Le taux de pauvreté des enfants a grimpé de trois points, de 15,6 à 18,6%, entre 2008 et 2012, selon un rapport de l'Unicef. Les associations doivent s'adapter à cette nouvelle donne.
Depuis le début de la crise financière en 2008, 2,6 millions d'enfants ont sombré dans la pauvreté dans les 41 pays les plus riches du monde, selon un rapport publié ce mardi par l'Unicef. Environ 76,5 millions d'enfants vivent aujourd'hui sous le seuil de pauvreté (fixé à 60% du revenu médian) dans ces pays. En France, le taux de pauvreté des moins de 18 ans a grimpé de trois points, passant de 15,6% à 18,6 % entre 2008 et 2012, soit une augmentation nette d'environ 440.000 «enfants de la récession».
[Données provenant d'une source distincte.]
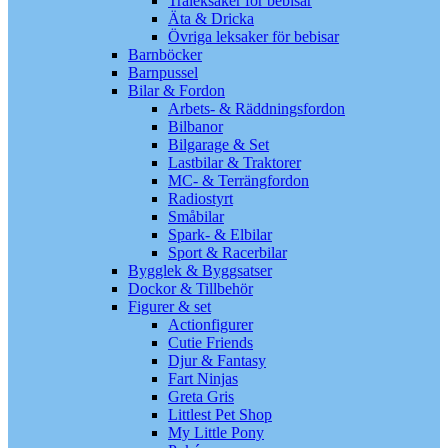
Träleksaker för bebisar
Äta & Dricka
Övriga leksaker för bebisar
Barnböcker
Barnpussel
Bilar & Fordon
Arbets- & Räddningsfordon
Bilbanor
Bilgarage & Set
Lastbilar & Traktorer
MC- & Terrängfordon
Radiostyrt
Småbilar
Spark- & Elbilar
Sport & Racerbilar
Bygglek & Byggsatser
Dockor & Tillbehör
Figurer & set
Actionfigurer
Cutie Friends
Djur & Fantasy
Fart Ninjas
Greta Gris
Littlest Pet Shop
My Little Pony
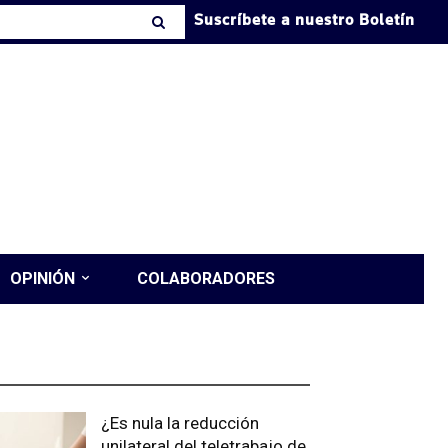
Suscríbete a nuestro Boletín
OPINIÓN
COLABORADORES
LTIMAS PUBLICACIONES
¿Es nula la reducción
unilateral del teletrabajo de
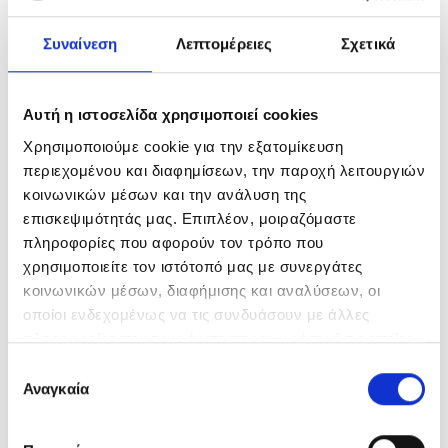
ΔΙΑΒΆΣΤΕ ΠΕΡΙΣΣΌΤΕΡΑ
ΠΡΟΣΘΉΚΗ ΣΤΟ ΚΑΛΆΘΙ
Συναίνεση
Λεπτομέρειες
Σχετικά
Αυτή η ιστοσελίδα χρησιμοποιεί cookies
Χρησιμοποιούμε cookie για την εξατομίκευση
περιεχομένου και διαφημίσεων, την παροχή λειτουργιών
ΕΞΑΝΤΛΗΜΈΝΟ
κοινωνικών μέσων και την ανάλυση της
επισκεψιμότητάς μας. Επιπλέον, μοιραζόμαστε
πληροφορίες που αφορούν τον τρόπο που
χρησιμοποιείτε τον ιστότοπό μας με συνεργάτες
κοινωνικών μέσων, διαφήμισης και αναλύσεων, οι
L’Oréal Professionnel
οποίοι ενδεχομένως να τις συνδυάσουν με άλλες
Chroma Crème Purple
Dyes Shampoo (για Ξανθά
πληροφορίες που τους έχετε παραχωρήσει ή τις οποίες
Μαλλιά) 1500ml
έχουν συλλέξει σε σχέση με την από μέρους σας χρήση
Επιλογή
((Συμπεριλαμβάνεται η
αντλία)
των υπηρεσιών τους.
Αναγκαία
συγκατάθεσης
€
45.00
ΔΙΑΒΆΣΤΕ ΠΕΡΙΣΣΌΤΕΡΑ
«Au-delà des niveaux de revenu et d'emploi, la récession a affecté un certain nombre d'autres aspects importants de la vie», comme l'accès à la nourriture, à l'éducation ou aux soins, le sentiment d'insécurité et de stress, détaille l'Unicef. Le logement, qui pèse lourd dans le budget des familles, est un autre indicateur important de pauvreté. «Les expulsions, les défauts de remboursement de prêts immobiliers et les saisies ont explosé dans de nombreux pays touchés par la récession», souligne le rapport.
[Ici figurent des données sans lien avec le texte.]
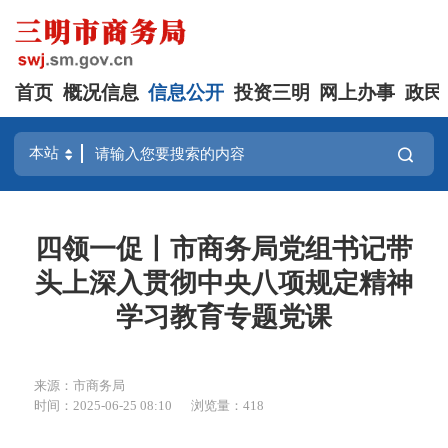
首页
概况信息
信息公开
投资三明
网上办事
政民
四领一促丨市商务局党组书记带
头上深入贯彻中央八项规定精神
学习教育专题党课
来源：市商务局
时间：2025-06-25 08:10
浏览量：418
En France, plus de 600.000 enfants souffrent de mal-logement. «Soit ils n'ont pas de logement, soit ils vivent dans des espaces surpeuplés ou totalement insalubres», précise Patrick Doutreligne, délégué général de la Fondation Abbé Pierre, qui s'inquiète de l'explosion du nombre d'enfants «dans la rue» ces dernières années. «Depuis 1945, la protection de l'enfance était sacrée dans notre pays, mais on constate que cette priorité s'écorne avec la crise», déplore-t-il.
Nouvelle donne pour les associations
Sur le terrain, les associations ont dû s'adapter à cette nouvelle donne. Dans ses centres d'accueil de jour, la Fondation Abbé Pierre a ainsi modifié les espaces et aménagé les horaires pour les douches, avec des créneaux réservés aux mères avec enfants. «Pour l'aide alimentaire, nous devons penser également aux enfants et nous fournir en aliments qui peuvent aider à la croissance, par exemple», ajoute Patrick Doutreligne. De même pour le tri de vêtements, l'objectif est de récupérer davantage de pièces pour les enfants. «La demande a évolué, ce qui nous force à modifier notre offre.»
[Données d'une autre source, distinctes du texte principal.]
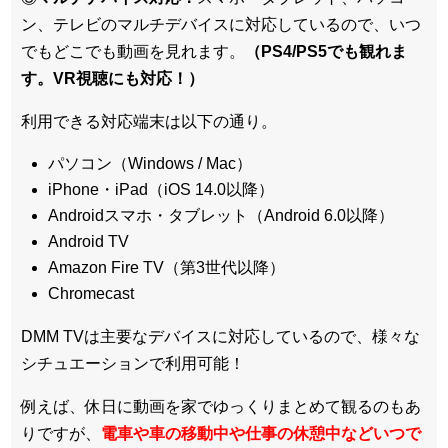
ン、テレビのマルチデバイスに対応している
ので、いつ
でもどこでも動画を見れます。
（PS4/PS5でも観れま
す。VR視聴にも対応！）
利用できる対応端末は以下の通り。
パソコン（Windows / Mac）
iPhone・iPad（iOS 14.0以降）
Androidスマホ・タブレット（Android 6.0以降）
Android TV
Amazon Fire TV（第3世代以降）
Chromecast
DMM TVは主要なデバイスに対応しているので、
様々な
シチュエーションで利用可能！
例えば、休日に動画を家でゆっくりまとめて観るのもあ
りですが、
電車や車の移動中や仕事の休憩中などいつで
Un avis partagé par les Restos du Cœur, dont 65% des bénéficiaires étaient des familles avec enfants lors de la campagne 2012-2013. «Cette proportion risque d'augmenter ces prochaines années», estime l'association qui a créé en 2008 les Restos-bébé du cœur, réservés aux mères célibataires d'enfants de moins de 18 mois. Il existe aujourd'hui 85 de ces points d'accueil en France. Ils ont aidé 40 000 bébés en 2013-2014, contre 34 000 l'année précédente. «Les Restos du Cœur, qui se concentraient au départ exclusivement sur l'aide alimentaire, ont progressivement étoffé leur champs d'action.» Accompagnement scolaire, départs en vacances, sorties culturelles et sportives, bibliothèques, les enfants sont «au cœur du combat» de l'association qui s'apprête à lancer le mois prochain sa 30e campagne.
L'Unicef prévient que «l'absence de riposte audacieuse des Etats pourrait avoir des conséquences négatives à long terme pour les sociétés», notamment sur la croissance démographique. Pour les associations, une génération entière pourrait être sacrifiée. «Les enfants en France doivent vivre dans des conditions dignes», martèle Martine Brousse, présidente de la Voix de l'Enfant. «Il faut agir d'urgence», ajoute-t-elle car «ces enfants vont droit vers l'échec scolaire, le mal-être, la révolte.»